Aaron Christophel's E-Paper Sniffer Breaks Pins Out to Make Electronic Tag Recycling Easier
Designed to make those pesky FPC connectors more amenable to logic analyzers, this passive board breaks out all the pins you need.
Developer Aaron Christophel is continuing his mission to reverse-engineer and re-use ePaper displays from scrapped commercial products, and now has a new tool to share: the Universal E-Paper Sniffer.
"This PCB will help you to very [simply] analyze the SPI communication between an unknown ePaper display [and] the stock microcontroller," Christophel writes of his latest design — an entirely passive board designed to sit between the control board and its display and break out the signals into easily-accessible 2.54mm pin headers.
"In my last video I showed this small PCB which is an adapter to get SPI data from a microcontroller, like an ESP32 in this example here, into an ePaper display with a more or less standard [controller] pinout," Christophel explains. "The reason I made it is because [of] these ePaper price tags that are now falling from the shelves these days."

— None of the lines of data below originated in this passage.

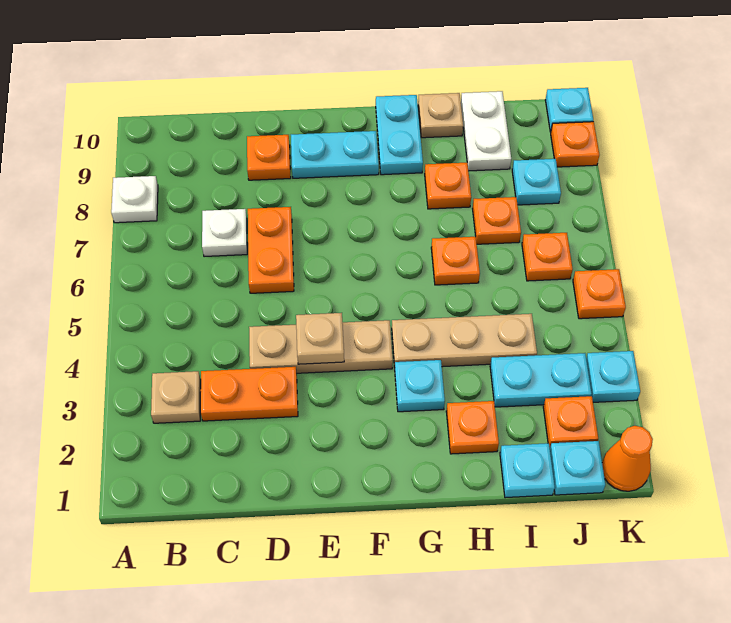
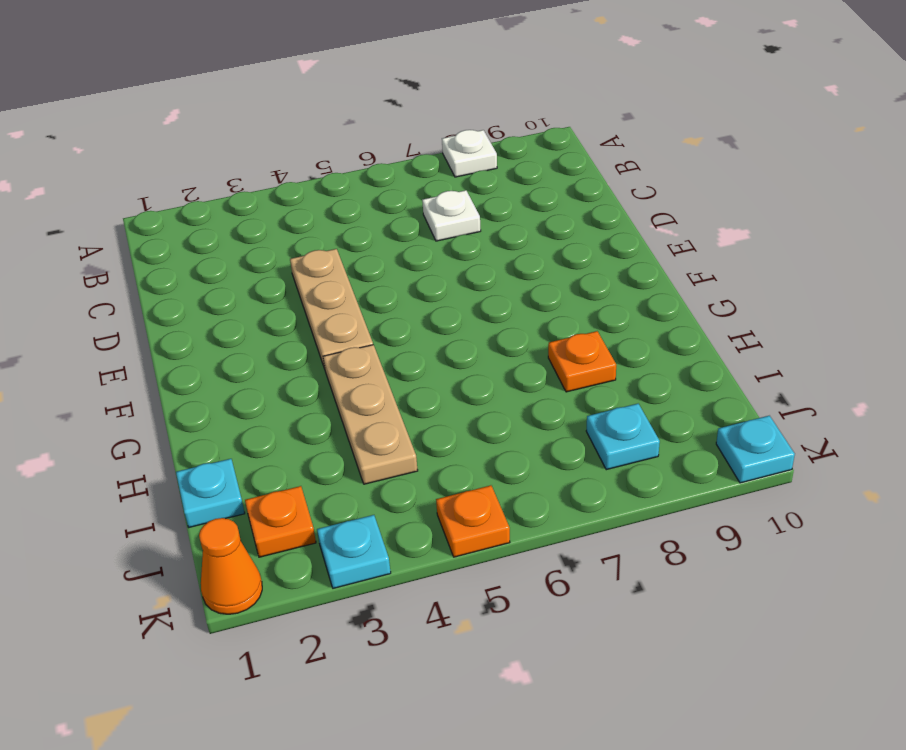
none -> tan plate B3 level 1
none -> orange plate C3:D3 level 1
none -> orange plate D6:D7 level 1

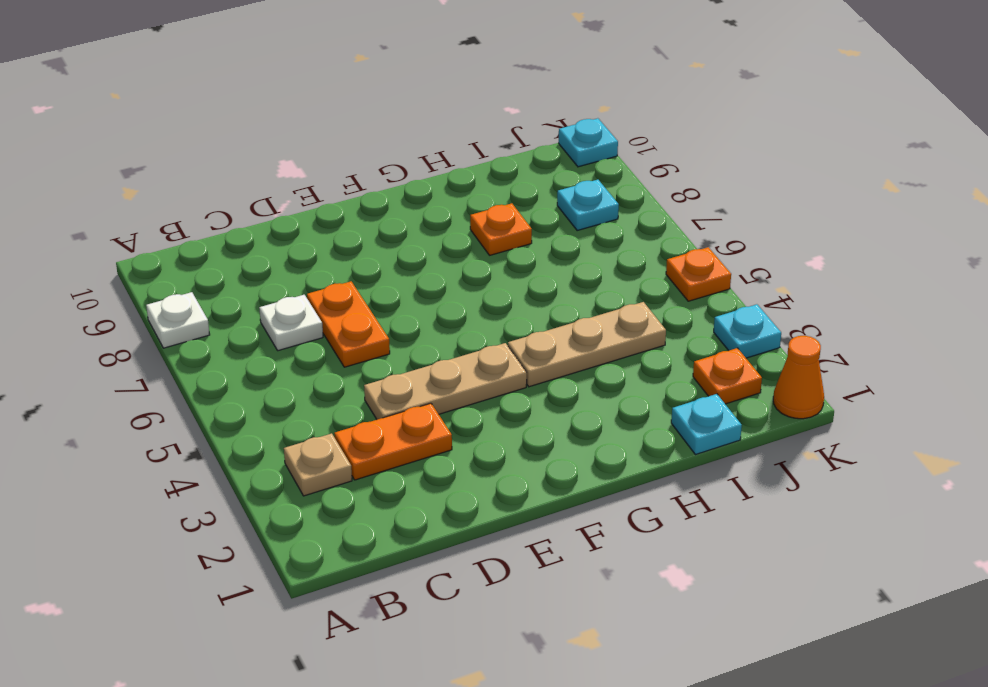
none -> orange plate D9 level 1
none -> cyan plate E9:F9 level 1
none -> cyan plate G3 level 1

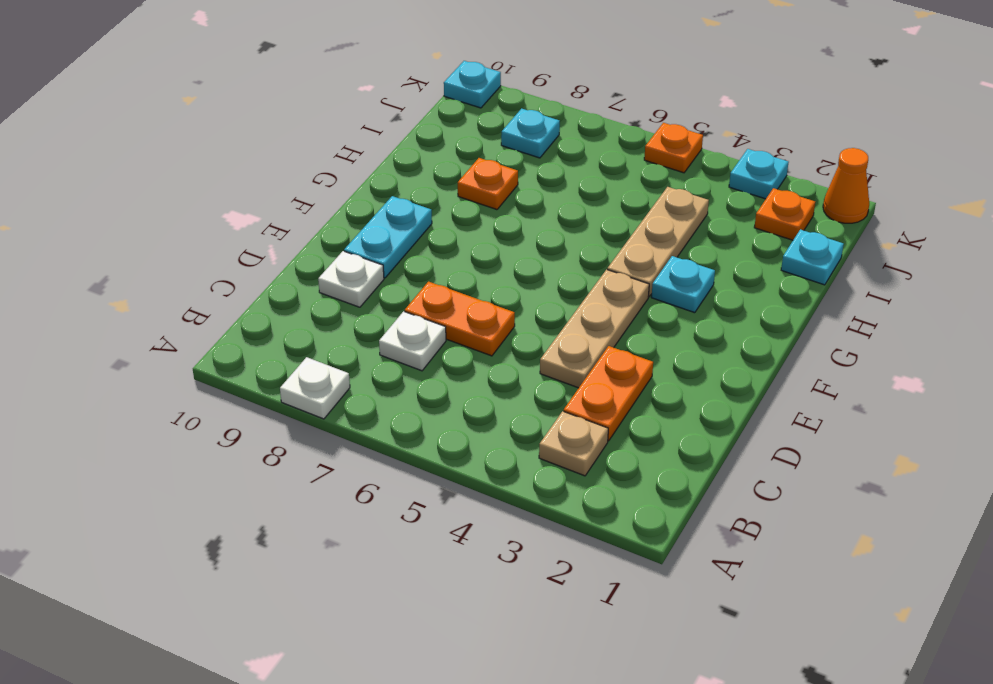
white plate D9 level 1 -> orange plate D9 level 1
none -> cyan plate G9:G10 level 1
none -> orange plate H2 level 1
none -> orange plate H6 level 1

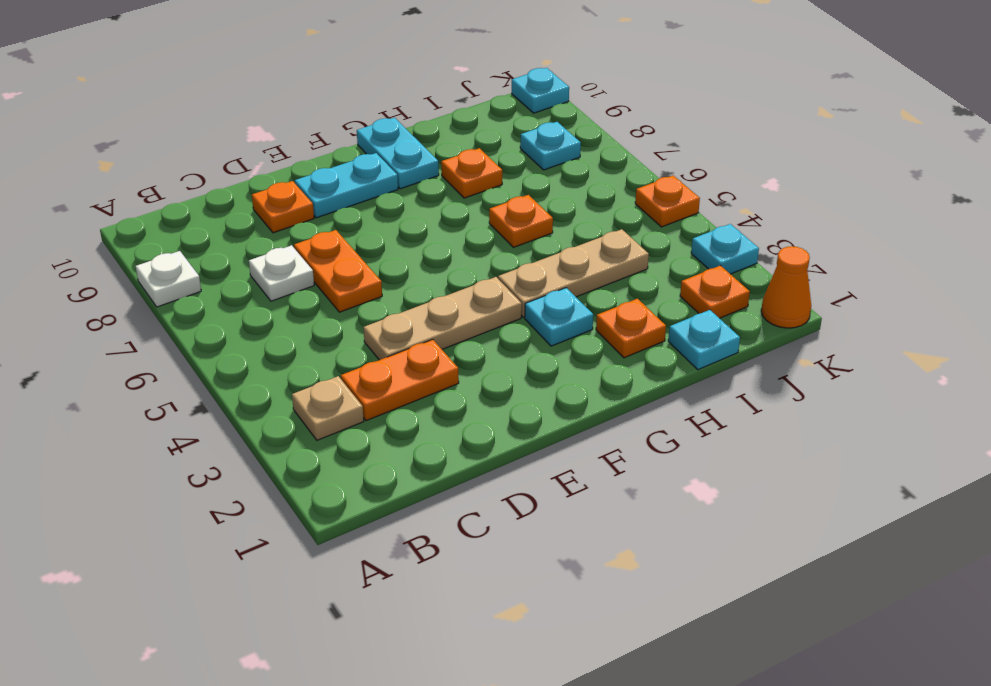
none -> tan plate H10 level 1
none -> cyan plate I3:J3 level 1
none -> orange plate I7 level 1

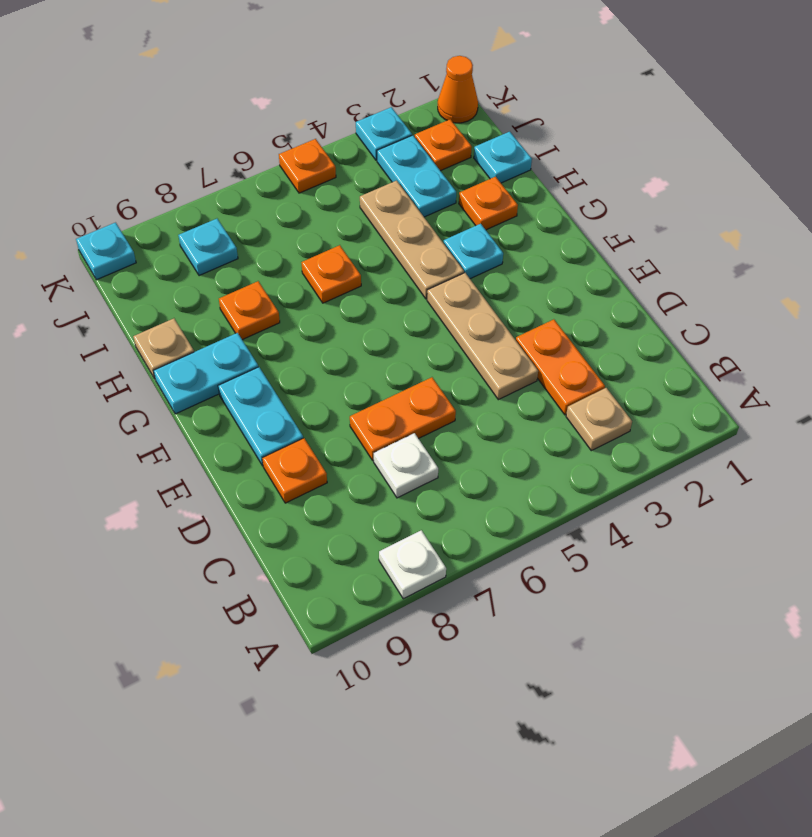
none -> orange plate I7 level 1
none -> white plate I9:I10 level 1
none -> cyan plate J1 level 1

Christophel's interest in reusing electronic shelf tags, which use an ePaper display and a small microcontroller to allow pricing and other information to be updated without reprinting physical labels, isn't new: Back in April he showed off a TI CC8051 Flasher tool designed to replace the program running on the stock microcontroller. The Universal E-Paper Sniffer, however, aims to make it easier to figure out exactly what your own program needs to do in order to make the display work again.
"Software-wise, they can be completely different," Christophel says of the tags. "Between them and each display there is [something] different driving over SPI needed to get them to refresh — like you may need to supply a lookup table [and] you need to supply the correct resolution to the display."
By connecting the compact board in between the controller and the display, it's possible to hook up a logic analyzer and sniff the SPI communication to find out how each one is driven — and, from there, write your own software to replace that of the price tag's creator.
A video demonstrating the board in use is available on Christophel's YouTube channel; the board design files have been published to PCBWay under an unspecified license.